Pression sur les ONG israéliennes

Publié le par Marie-Christine Vergiat

 

Au début de cette année, le gouvernement israélien a fait adopter un projet de loi qui met directement en cause les financements accordés par l'Union européenne aux ONG en Israël.

 

 J'ai moi aussi cosigné cette question et je me félicite que cela nous permette de valoriser le superbe travail des ONG israéliennes qui luttent au quotidien pour la paix, la démocratie et plus largement pour les droits de l'Homme sur le territoire de l'Etat israélien. Les ONG sont bien trop souvent les grandes oubliées du conflit israélo-palestinien, alors qu'elles font, je l'ai déjà dit, un travail remarquable et elles subissent des oppressions multiples. Sous la pression, et notamment la notre, le gouvernement israélien a fait légèrement marche arrière mais sans changer le sens de sa politique, car c'est un véritable arsenal juridique que les autorités israéliennes cherchent à mettre en place pour empêcher toute critique de sa politique, y compris à l'étranger. Je vise notamment les propositions visant à interdire les activités de boycott et pire encore celle qui remet en cause le principe de juridiction universelle, reprise dans de nombreux traités internationaux dont Israël est signataire. Mais nous savons ce qu'il en est du respect par Israël du droit international. Nous savons que ces propositions sont les réactions  du gouvernement israélien au rapport Goldstone.

 

Monsieur le Commissaire :

-L'Union européenne a établi avec Israël un partenariat privilégié que rien ne semble pouvoir mettre en cause.
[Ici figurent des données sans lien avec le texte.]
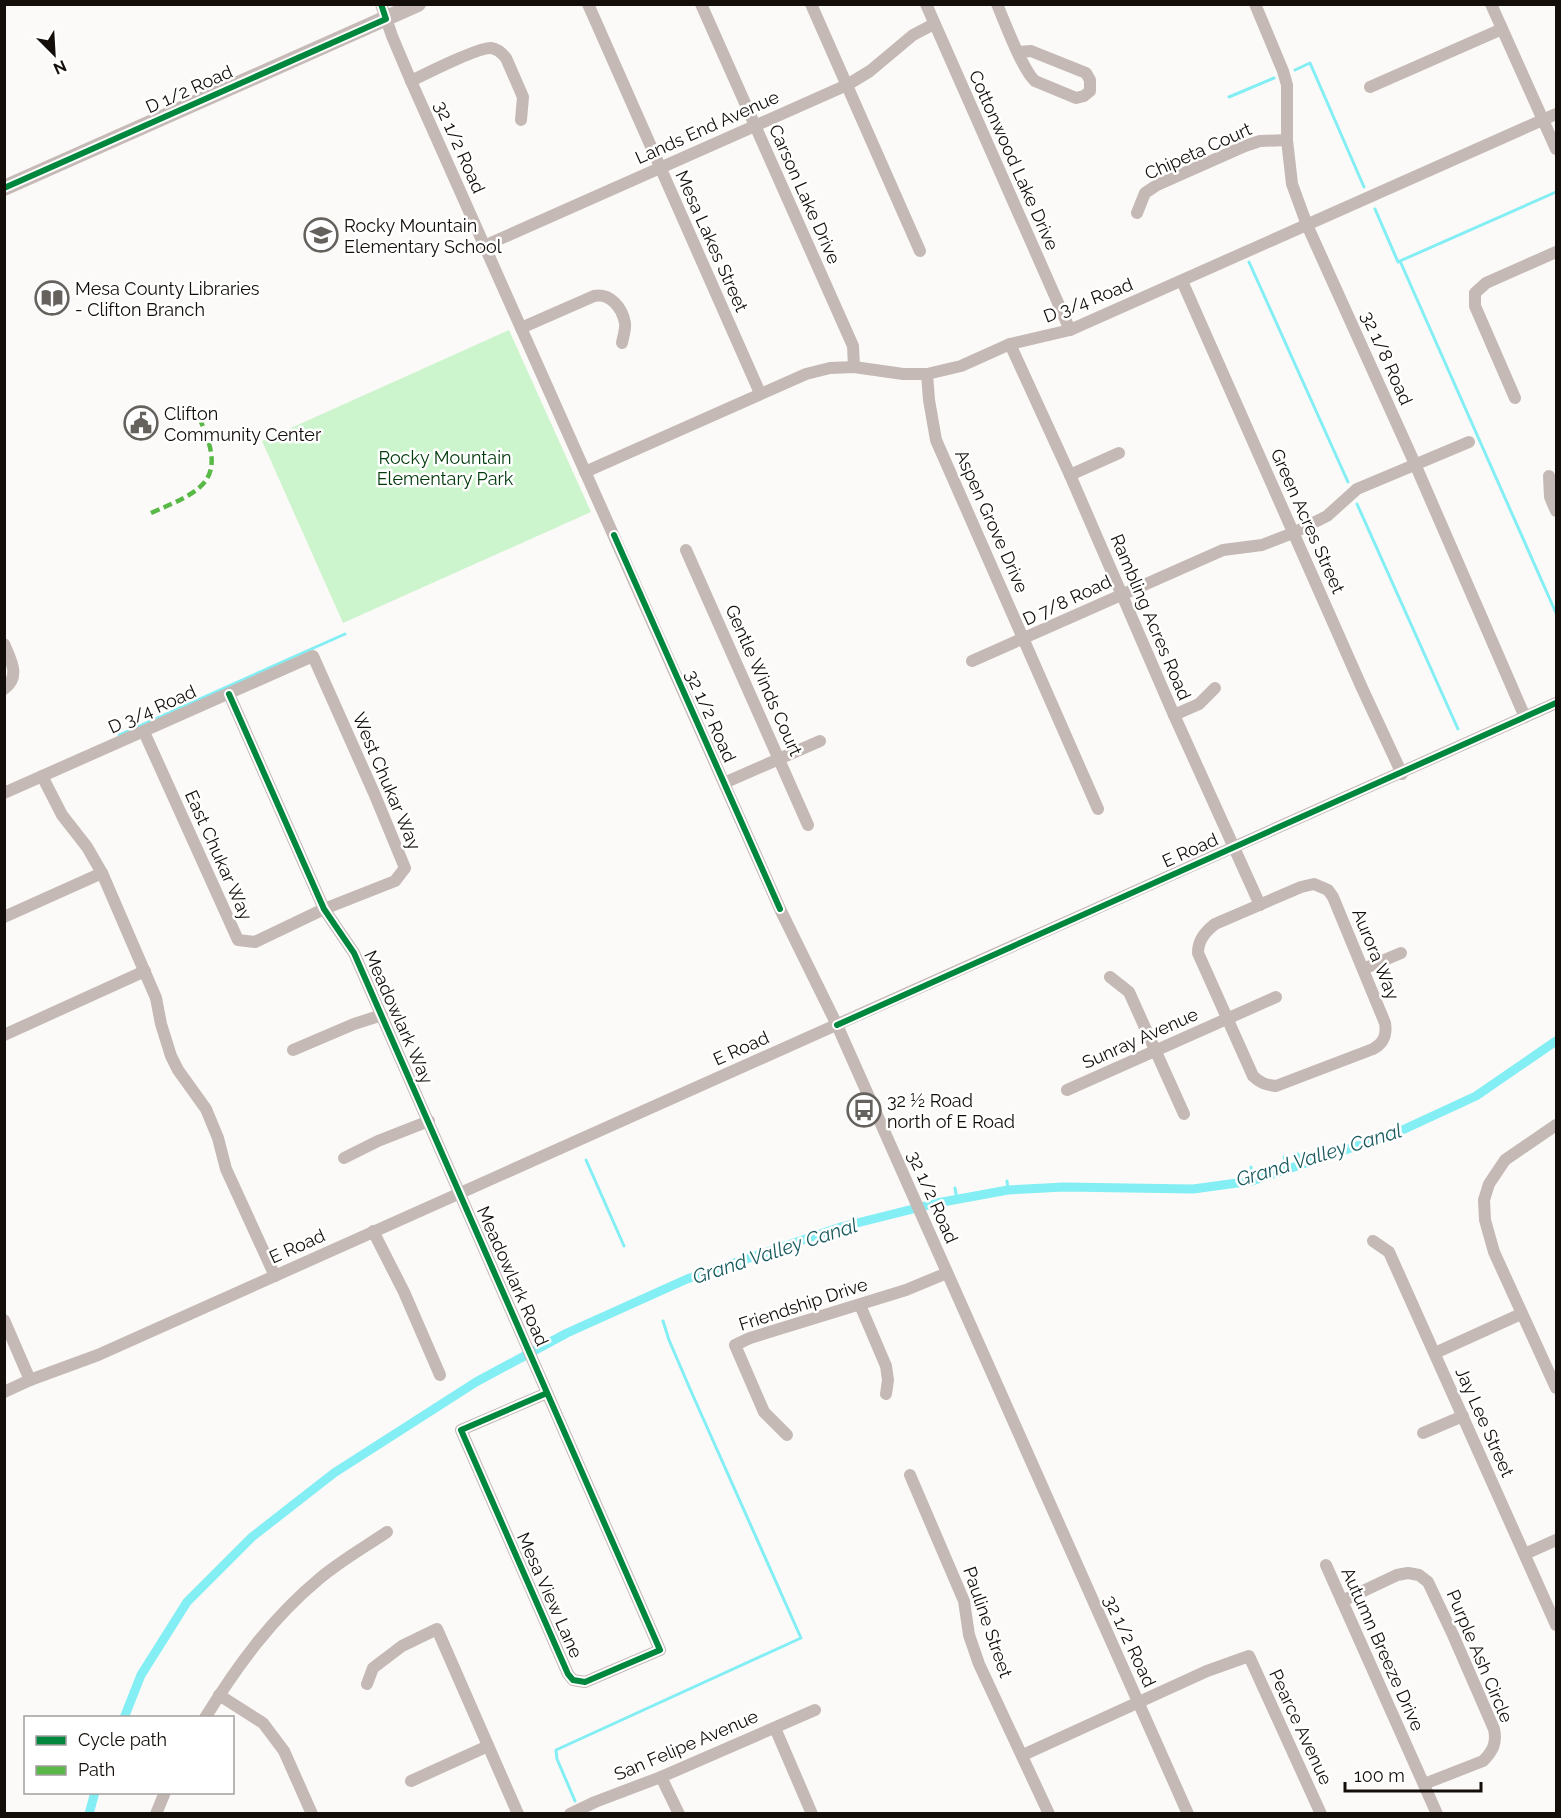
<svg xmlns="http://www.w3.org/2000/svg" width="1561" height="1818" viewBox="0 0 1561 1818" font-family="Raleway,sans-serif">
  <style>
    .green { fill: #cdf5cd }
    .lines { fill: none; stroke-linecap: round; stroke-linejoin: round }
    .stream { stroke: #83eef3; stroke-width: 3 }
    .canal { stroke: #83eef3; stroke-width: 9 }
    .minor { stroke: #c5b9b5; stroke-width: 12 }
    .major { stroke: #c6bab7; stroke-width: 16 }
    .quiet { stroke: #58b947; stroke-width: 4.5; stroke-dasharray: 9 4.5; stroke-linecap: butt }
    .cycleway-casing { stroke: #fff; stroke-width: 10 }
    .cycleway { stroke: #00873e; stroke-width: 6 }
    .labels { text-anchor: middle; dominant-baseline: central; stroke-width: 5; stroke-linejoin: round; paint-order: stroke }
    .street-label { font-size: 18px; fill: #130e0a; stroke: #fff }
    .poi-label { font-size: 18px; fill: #130e0a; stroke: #fff; text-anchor: start }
    .park-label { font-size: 18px; fill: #00390a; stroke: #fff }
    .water-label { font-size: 20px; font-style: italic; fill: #1c5b5f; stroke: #fff }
  </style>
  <rect width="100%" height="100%" fill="#fcfaf8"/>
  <!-- green -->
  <path class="green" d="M509 330 591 512 343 623 262 441Z"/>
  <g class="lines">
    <!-- stream -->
    <g class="stream">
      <path d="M1295 70 1310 63 1364 187"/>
      <path d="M1229 97 1274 78"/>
      <path d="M1375 209 1398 262 1400 261 1556 613"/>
      <path d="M1400 261 1556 192"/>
      <path d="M1249 262 1348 482"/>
      <path d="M1357 504 1458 729"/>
      <path d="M119 735 345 634"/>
      <path d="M1294 1154 1297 1166"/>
      <path d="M1298 1154 1301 1165"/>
      <path d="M1284 1157 1288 1169"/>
      <path d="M586 1160 624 1246"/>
      <path d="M1251 1167 1252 1181"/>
      <path d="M1007 1181 1008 1190"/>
      <path d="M955 1188 957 1199"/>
      <path d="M575 1801 557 1759 556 1750 801 1638 690 1389 669 1340 663 1321"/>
    </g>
    <!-- canal -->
    <g class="canal">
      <path d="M124 1718 141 1675 187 1602 252 1537 334 1473 476 1382 567 1333 687 1279 841 1227 937 1203 1008 1190 1064 1187 1193 1189 1252 1181 1396 1133 1476 1096 1556 1041"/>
      <path d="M89 1814 95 1792"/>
    </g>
    <!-- minor -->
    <g class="minor">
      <path d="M381 4 392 36 411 81 780 909 837 1025 1188 1814"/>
      <path d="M588 4 760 393"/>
      <path d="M701 4 853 346 854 367"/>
      <path d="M811 4 920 251"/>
      <path d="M926 4 1070 330"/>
      <path d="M997 4C1005 23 1022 69 1035 81L1076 98 1084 96 1090 91V80L1086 73 1031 51 1018 52"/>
      <path d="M1255 4 1283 71 1287 85V140L1292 184 1307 225 1415 464 1525 717"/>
      <path d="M1491 4 1556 149"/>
      <path d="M411 81C425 74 479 47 491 48 498 49 502 53 506 58L523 97 521 120"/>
      <path d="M1370 87 1502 29"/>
      <path d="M1137 213 1145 193 1157 185 1245 146 1260 141 1287 140"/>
      <path d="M484 246 847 85 870 71 913 35 934 24"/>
      <path d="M1182 281 1362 688 1402 774"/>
      <path d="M521 328 594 296C610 293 622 307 625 323 626 329 623 337 622 343"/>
      <path d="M1010 344 1070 475 1174 715 1260 905"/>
      <path d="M927 374 929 400 936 440 1098 809"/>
      <path d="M1515 398 1475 306V293L1486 283 1556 252"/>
      <path d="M585 472 806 374 830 368 854 367 903 374H927L961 366 1010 344 1070 330 1556 114"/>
      <path d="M1070 475 1119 453"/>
      <path d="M1549 476 1550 497 1556 511"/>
      <path d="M686 550 808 825"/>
      <path d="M4 644C11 660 21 677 4 689"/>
      <path d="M972 661 1223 550 1262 545 1293 533 1327 516 1357 489 1469 442"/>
      <path d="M229 694 324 909 354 953 660 1650 585 1682 573 1680 568 1674 461 1430 547 1393"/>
      <path d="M1174 715 1199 704 1215 688"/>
      <path d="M42 776 62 815 87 847 102 873 156 998 161 1024 171 1056 178 1070 206 1109 218 1138 226 1169 275 1276"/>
      <path d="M724 783 820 741"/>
      <path d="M4 793 313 656 374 793 405 868 395 881 324 909 255 942 238 940 144 732"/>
      <path d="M1314 884 1328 890 1333 897 1385 1023C1387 1035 1384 1043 1373 1049L1276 1086C1266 1085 1260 1083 1253 1076L1198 953C1198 940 1205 932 1215 924L1301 887Z"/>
      <path d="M4 917 102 873"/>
      <path d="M1363 969 1401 953"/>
      <path d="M1110 977 1129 992 1184 1114"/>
      <path d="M4 1035 145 971"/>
      <path d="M293 1050 354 1024 382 1015"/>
      <path d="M1067 1090 1276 997"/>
      <path d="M1556 1125 1505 1160 1489 1184 1484 1200 1485 1220 1494 1252 1556 1388"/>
      <path d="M344 1158 378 1141 429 1121"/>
      <path d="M373 1231 404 1292 440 1375"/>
      <path d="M1373 1241 1389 1252 1556 1625"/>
      <path d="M860 1305 886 1366 888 1380 886 1394"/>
      <path d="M4 1320 30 1380"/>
      <path d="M1435 1353 1521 1314"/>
      <path d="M4 1392 30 1380 98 1355 1556 703"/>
      <path d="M1423 1433 1463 1416"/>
      <path d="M787 1435 764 1412 735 1345 750 1338 906 1290 947 1273"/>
      <path d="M910 1475 964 1601 969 1635 979 1664 1049 1814"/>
      <path d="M1525 1554 1556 1540"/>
      <path d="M1326 1565 1437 1814"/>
      <path d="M1342 1601 1397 1575 1408 1573 1419 1575 1428 1582 1453 1635 1494 1729C1497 1743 1493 1751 1483 1761L1424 1784"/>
      <path d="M367 1684 373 1668 402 1646 437 1629 518 1814"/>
      <path d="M219 1695 263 1723 284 1751 312 1814"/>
      <path d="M205 1718C237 1666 272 1618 319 1579 340 1561 365 1547 387 1532"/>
      <path d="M775 1728 812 1814"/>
      <path d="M1023 1755 1207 1671 1249 1656 1321 1814"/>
      <path d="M661 1777 679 1814"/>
      <path d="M411 1781 488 1746"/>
      <path d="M156 1814 165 1792"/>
      <path d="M570 1814 595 1802 661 1777 815 1710"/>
    </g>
    <!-- major -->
    <path class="major" d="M4 188 418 4"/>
    <!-- quiet -->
    <path class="quiet" d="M151 513C201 491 228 482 201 422"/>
    <!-- cycleway casing -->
    <g class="cycleway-casing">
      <g id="cycleway">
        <path d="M4 188 386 19 381 4"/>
        <path d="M614 535 780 909"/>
        <path d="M229 694 324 909 354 953 660 1650 585 1682 573 1680 568 1674 461 1430 547 1393"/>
        <path d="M837 1025 1556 703"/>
      </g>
    </g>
    <!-- cycleway -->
    <use href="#cycleway" class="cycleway"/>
  </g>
  <!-- icons -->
  <defs>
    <g id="school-ring" transform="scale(1.725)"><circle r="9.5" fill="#fff" stroke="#65615d" stroke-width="1.5"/><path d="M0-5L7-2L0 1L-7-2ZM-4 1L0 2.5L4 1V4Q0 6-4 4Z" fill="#65615d"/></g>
    <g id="library-ring" transform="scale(1.725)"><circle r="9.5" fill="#fff" stroke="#65615d" stroke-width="1.5"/><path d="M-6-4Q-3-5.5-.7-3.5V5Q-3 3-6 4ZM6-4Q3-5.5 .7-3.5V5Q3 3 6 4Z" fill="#65615d"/></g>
    <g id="civic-ring" transform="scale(1.725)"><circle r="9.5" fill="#fff" stroke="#65615d" stroke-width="1.5"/><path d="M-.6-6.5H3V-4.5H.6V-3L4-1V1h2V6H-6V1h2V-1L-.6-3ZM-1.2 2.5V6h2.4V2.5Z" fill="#65615d"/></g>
    <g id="bus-ring" transform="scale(1.725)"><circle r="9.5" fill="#fff" stroke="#65615d" stroke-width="1.5"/><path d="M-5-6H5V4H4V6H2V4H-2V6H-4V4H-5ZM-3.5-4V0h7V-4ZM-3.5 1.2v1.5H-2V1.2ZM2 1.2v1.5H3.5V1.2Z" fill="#65615d"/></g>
  </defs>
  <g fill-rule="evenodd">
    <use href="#school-ring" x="321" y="235"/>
    <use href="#library-ring" x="52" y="298"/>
    <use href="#civic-ring" x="141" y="423"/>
    <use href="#bus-ring" x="864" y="1110"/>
  </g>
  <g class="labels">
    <!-- street labels -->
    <g class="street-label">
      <text transform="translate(189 89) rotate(-24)">D 1/2 Road</text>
      <text transform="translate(707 127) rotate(-24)">Lands End Avenue</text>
      <text transform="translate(460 147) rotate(66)">32 1/2 Road</text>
      <text transform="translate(1198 151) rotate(-24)">Chipeta Court</text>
      <text transform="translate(1014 160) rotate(66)">Cottonwood Lake Drive</text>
      <text transform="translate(805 194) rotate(66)">Carson Lake Drive</text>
      <text transform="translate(712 241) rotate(66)">Mesa Lakes Street</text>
      <text transform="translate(1088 300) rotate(-21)">D 3/4 Road</text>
      <text transform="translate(1387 358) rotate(66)">32 1/8 Road</text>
      <text transform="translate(992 521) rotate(66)">Aspen Grove Drive</text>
      <text transform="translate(1308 521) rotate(66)">Green Acres Street</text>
      <text transform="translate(1067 600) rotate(-25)">D 7/8 Road</text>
      <text transform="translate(1151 617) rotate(67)">Rambling Acres Road</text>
      <text transform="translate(764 680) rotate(66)">Gentle Winds Court</text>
      <text transform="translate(152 709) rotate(-24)">D 3/4 Road</text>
      <text transform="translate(711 716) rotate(66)">32 1/2 Road</text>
      <text transform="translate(387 781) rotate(67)">West Chukar Way</text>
      <text transform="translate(1190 850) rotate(-24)">E Road</text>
      <text transform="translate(219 855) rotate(66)">East Chukar Way</text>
      <text transform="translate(1376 954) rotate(68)">Aurora Way</text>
      <text transform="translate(399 1017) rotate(66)">Meadowlark Way</text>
      <text transform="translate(1140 1038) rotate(-24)">Sunray Avenue</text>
      <text transform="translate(741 1048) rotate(-24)">E Road</text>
      <text transform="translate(933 1197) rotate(66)">32 1/2 Road</text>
      <text transform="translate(297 1246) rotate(-24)">E Road</text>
      <text transform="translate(513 1276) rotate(66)">Meadowlark Road</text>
      <text transform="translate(803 1304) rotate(-18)">Friendship Drive</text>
      <text transform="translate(1485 1422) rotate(66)">Jay Lee Street</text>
      <text transform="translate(550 1595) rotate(66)">Mesa View Lane</text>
      <text transform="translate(988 1622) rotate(71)">Pauline Street</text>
      <text transform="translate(1130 1641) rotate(65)">32 1/2 Road</text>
      <text transform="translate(1383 1649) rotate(66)">Autumn Breeze Drive</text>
      <text transform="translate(1480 1656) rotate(67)">Purple Ash Circle</text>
      <text transform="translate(1301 1727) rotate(65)">Pearce Avenue</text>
      <text transform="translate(686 1745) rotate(-23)">San Felipe Avenue</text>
    </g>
    <!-- poi labels -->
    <g class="poi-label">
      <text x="344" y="225">Rocky Mountain<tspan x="344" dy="21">Elementary School</tspan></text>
      <text x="75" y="288">Mesa County Libraries<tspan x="75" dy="21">- Clifton Branch</tspan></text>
      <text x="164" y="413">Clifton<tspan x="164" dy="21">Community Center</tspan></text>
      <text x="887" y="1100">32 ½ Road<tspan x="887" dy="21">north of E Road</tspan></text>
    </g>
    <!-- park labels -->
    <g class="park-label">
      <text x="445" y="457">Rocky Mountain<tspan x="445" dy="21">Elementary Park</tspan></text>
    </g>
    <!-- water labels -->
    <g class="water-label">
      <text transform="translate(1319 1155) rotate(-17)">Grand Valley Canal</text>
      <text transform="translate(775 1251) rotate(-18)">Grand Valley Canal</text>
    </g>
  </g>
  <!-- border -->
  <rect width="1561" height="1818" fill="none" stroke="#130e0a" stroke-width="12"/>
  <!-- legend -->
  <rect x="24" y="1716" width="210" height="78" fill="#ffffff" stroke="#a19f9d" stroke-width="1.5"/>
  <rect x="36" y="1736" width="30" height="9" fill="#00873e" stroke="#a19f9d" stroke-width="1.5"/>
  <text x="78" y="1746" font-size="18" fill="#130e0a">Cycle path</text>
  <rect x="36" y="1766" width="30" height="9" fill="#58b947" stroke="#a19f9d" stroke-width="1.5"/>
  <text x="78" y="1776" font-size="18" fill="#130e0a">Path</text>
  <!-- north arrow -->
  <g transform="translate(54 54) rotate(156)" stroke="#ffffff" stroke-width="4.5" paint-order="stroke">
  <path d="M0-4.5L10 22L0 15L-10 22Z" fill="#130e0a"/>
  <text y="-9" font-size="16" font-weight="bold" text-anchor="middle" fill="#130e0a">N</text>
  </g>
  <!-- scale -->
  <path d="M1345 1782v9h136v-9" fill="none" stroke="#130e0a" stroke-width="3"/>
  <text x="1354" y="1782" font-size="18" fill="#130e0a" stroke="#ffffff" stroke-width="4.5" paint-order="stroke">100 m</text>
</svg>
-Or là, il nous semble, sur ces bancs, qu'il y a des limites.

-Il faut conduire le gouvernement israélien à cesser de harceler les ONG qui critiquent sa politique, leur demander explicitement de retirer ses propositions indignes d'un Etat qui se prévaut de la démocratie.

 

Pouvez-vous nous assurer qu'en tout état de cause y compris, ce que je n'espère pas, si cette législation est adoptée, l'Union européenne continuera à financer les ONG en Israël qu'elles soient ou non officielles.

Pouvez-vous nous dire comment la Commission entend agir pour convaincre le gouvernement israélien de retirer ces textes et de veiller au respect de la liberté. 

Pouvez-vous nous assurer que des officiers de liaison en charge des droits de l'Homme seront nommés en Israël dans le cadre de la mise en place du service européen d'action extérieure, afin que les ONG concernées puissent avoir des interlocuteurs sur place.